You should spend some time alone (without your phone)

In April I lived in Guangzhou, China for a month. I seldom travel solo, so this was exciting. Guangzhou is a mega city with 14.5 million people (half of Malaysia’s population).

Taking their metro was an unforgettable experience. On my first ride I was courteous and naive. I queued like a normal good citizen would, but once the train arrived at the platform, everyone was pushing forward aggressively to squeeze into the already crowded coach. I waited for two more trains before I could really board the train. Gosh.

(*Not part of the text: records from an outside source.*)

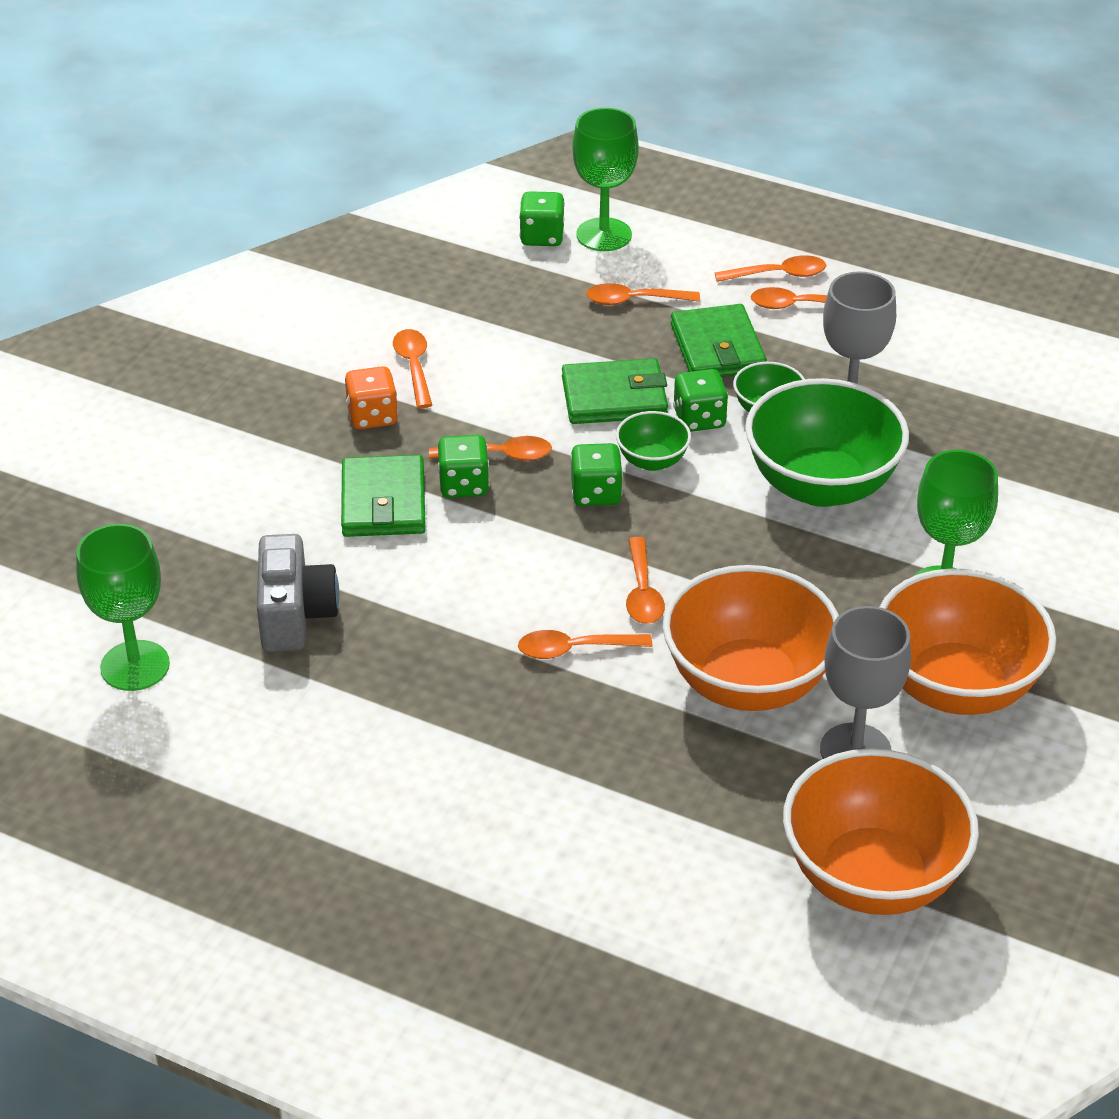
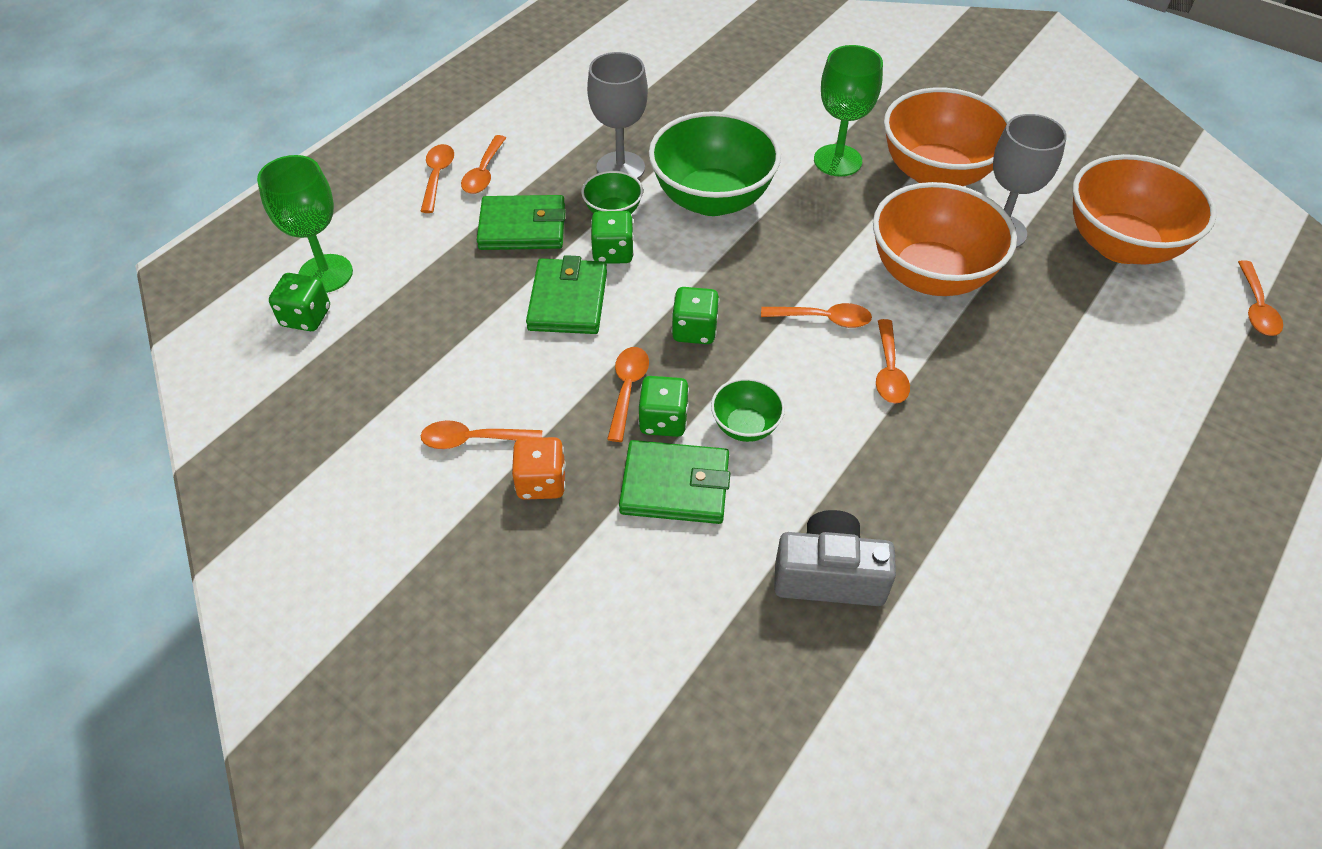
camera: 80 degrees left, 10 degrees up
(135, 666) = (896, 733): green goblet -> none
(634, 300) = (434, 268): orange spoon -> orange spoon (1256, 307)
(652, 461) = (660, 289): green bowl -> green bowl (745, 426)

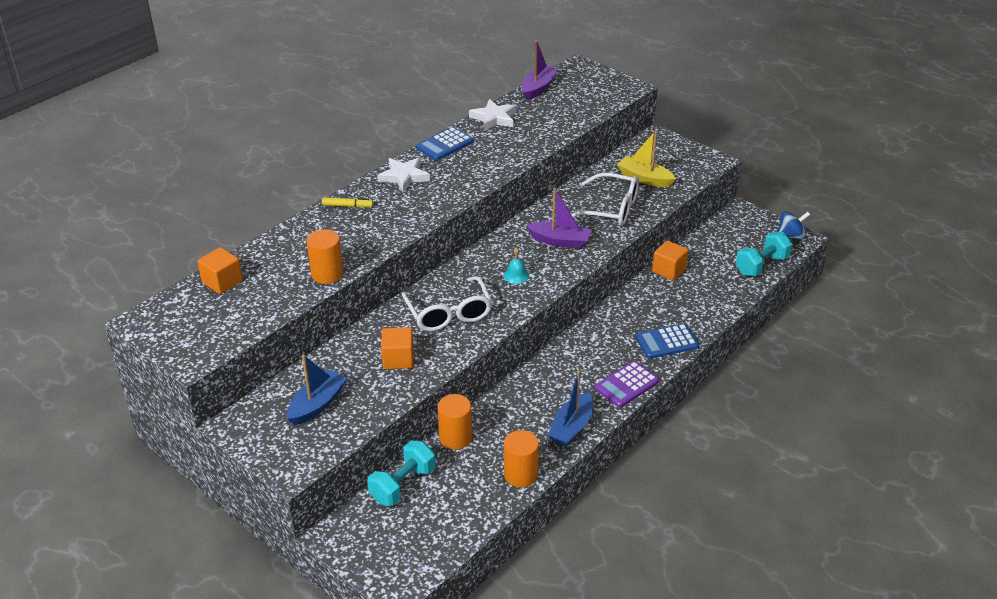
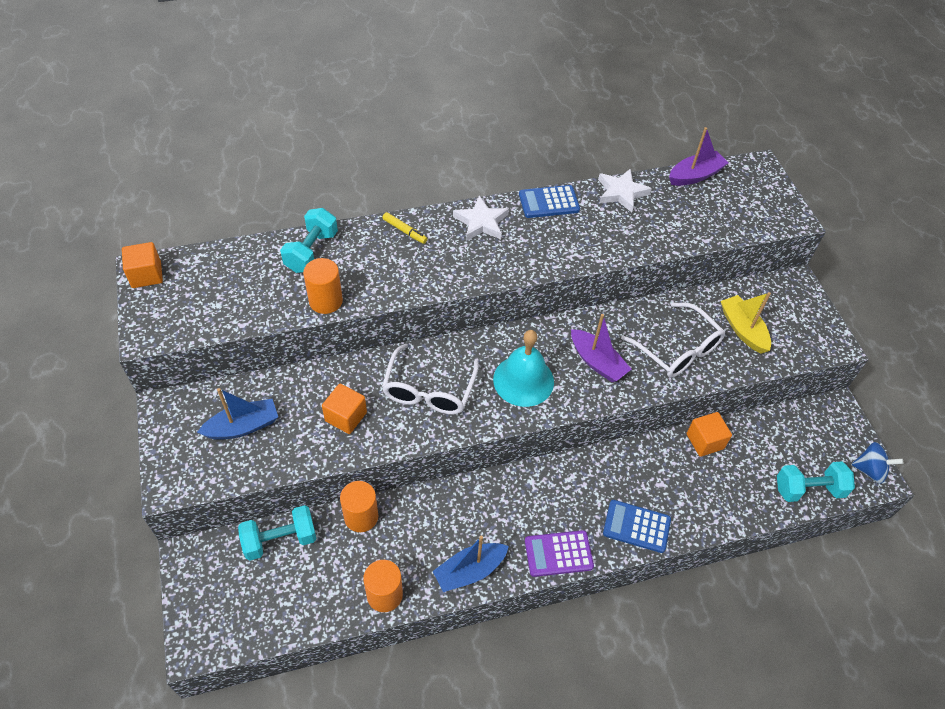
camera: 30 degrees right, 15 degrees up
(222, 282) = (236, 262): orange cube -> orange cube (146, 275)
(282, 249) = (311, 252): none -> turquoise dumbbell
(516, 275) = (523, 380): turquoise bell -> turquoise bell, size x2.17

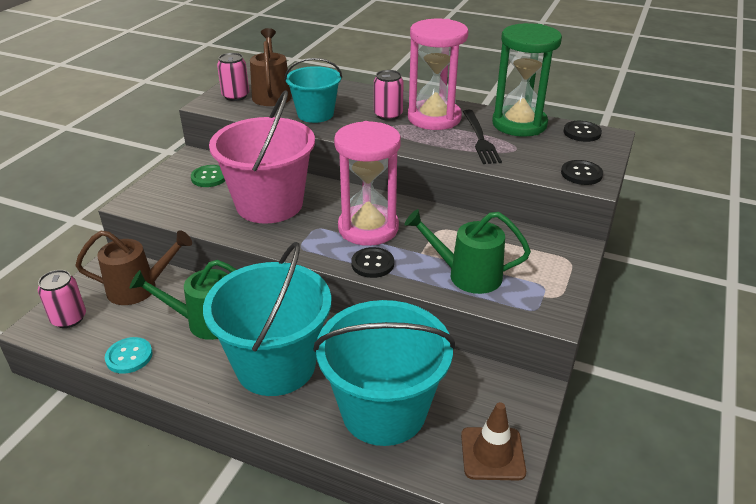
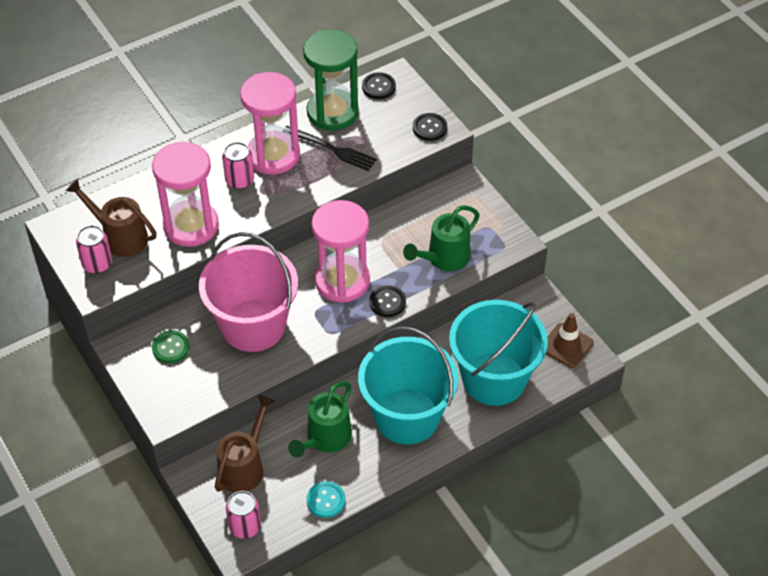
camera: 55 degrees left, 15 degrees up
(315, 114) = (191, 226): turquoise bucket -> pink hourglass

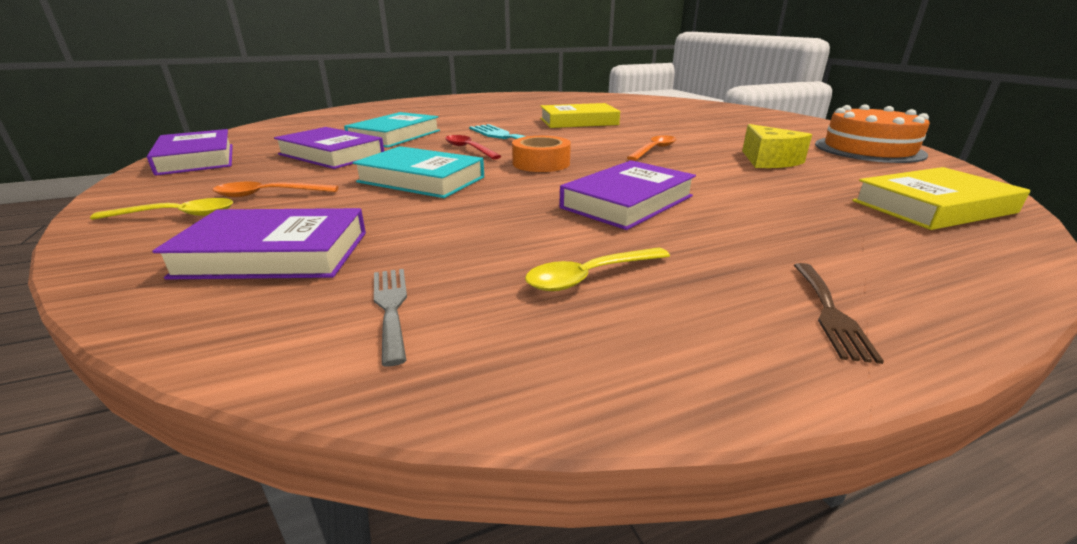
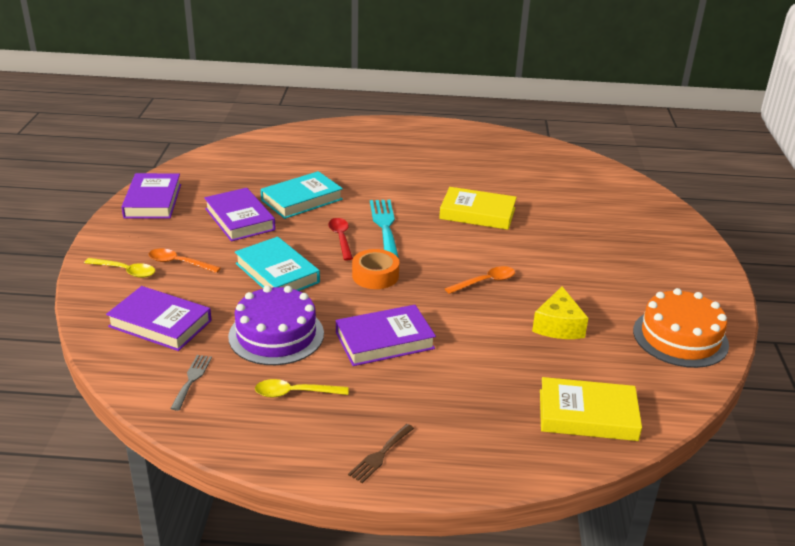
camera: 25 degrees right, 5 degrees up
(482, 226) = (276, 335): none -> purple cake

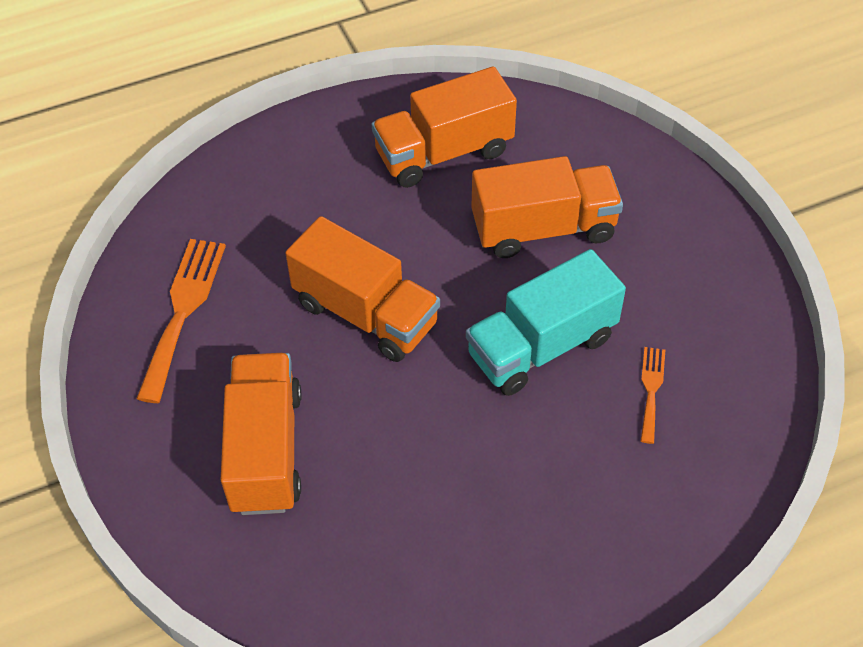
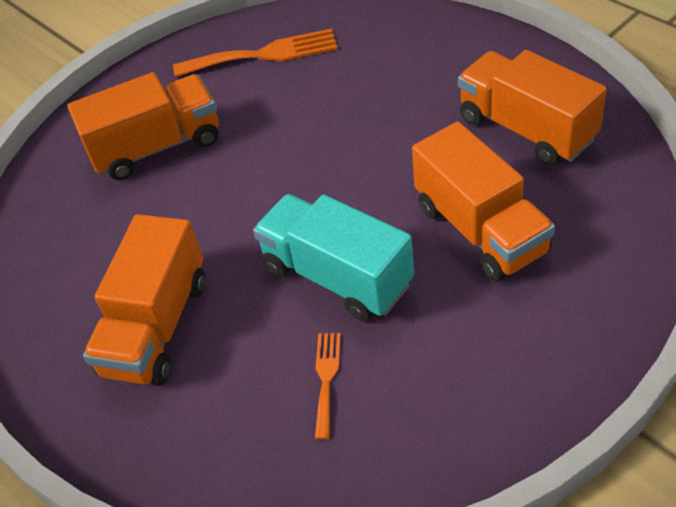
camera: 75 degrees right, 5 degrees down
(365, 313) = (313, 150): orange truck -> orange truck (157, 327)
(651, 390) = (326, 379): orange fork -> orange fork turned 75 degrees counterclockwise

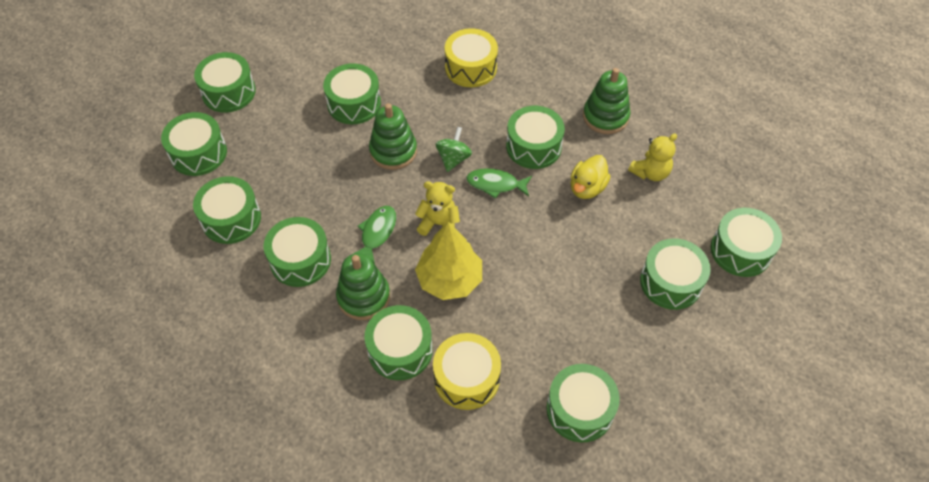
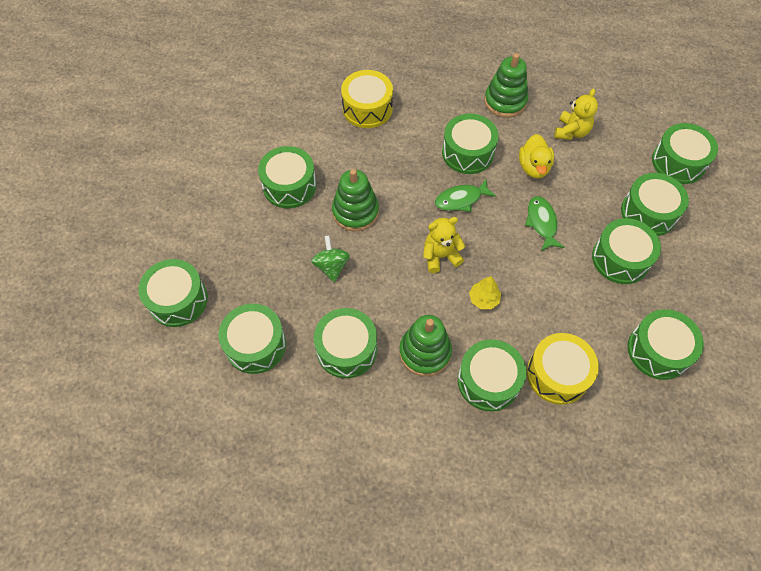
camera: 30 degrees left, 5 degrees up
(228, 92) = (164, 229): green drum -> green drum (620, 259)
(377, 233) = (395, 290): green fish -> green fish (542, 222)
(449, 279) = (484, 299): yellow tree -> yellow tree, size x0.50
(453, 159) = (411, 194): green spinning top -> green spinning top (331, 266)

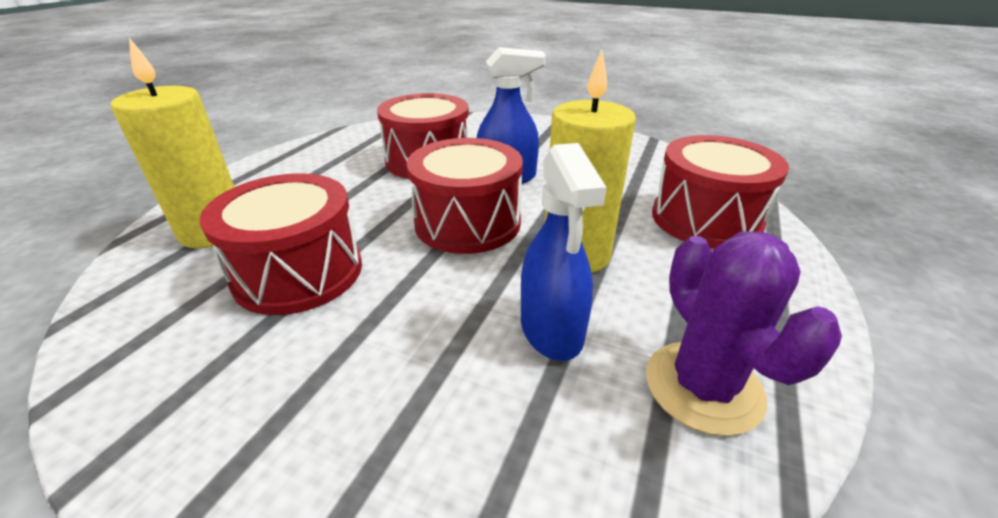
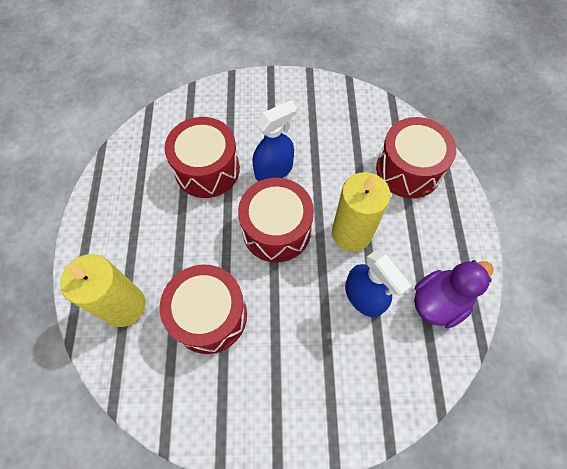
camera: 25 degrees left, 30 degrees up
(703, 386) = (439, 301): purple cactus -> purple duck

To me, Guangzhou is way more crowded than Singapore and Beijing. The boundary between two human beings was so small that I felt my personal space invaded by strangers everyday.

The view from my balcony
Starbucks in Shamian, Guangzhou

On weekends I liked to walk around the city. One day I was walking in Zhujiang New Town looking at the beautiful Canton Tower. This is the most iconic landmark in Guangzhou. People come here to take photos with the unique building and eat at the restaurants here.


The iconic Canton Tower

I sat down on a bench after a long day of walking, sweating and being squeezed like a sardine. Usually I would scroll my phone, trying to feel connected to my family and friends who were miles away, and trying to feel like I’m not alone… but my phone ran out of battery.  I got nothing to distract myself.

There were thousands of people around me. I started noticing people.

A grandma was massaging her sore feet while watching her grandchild play with her own shadow – where did they visit today?

A young couple were taking selfie with the Canton Tower, the guy kissed the girl on the cheek and she smiled – are they local Chinese?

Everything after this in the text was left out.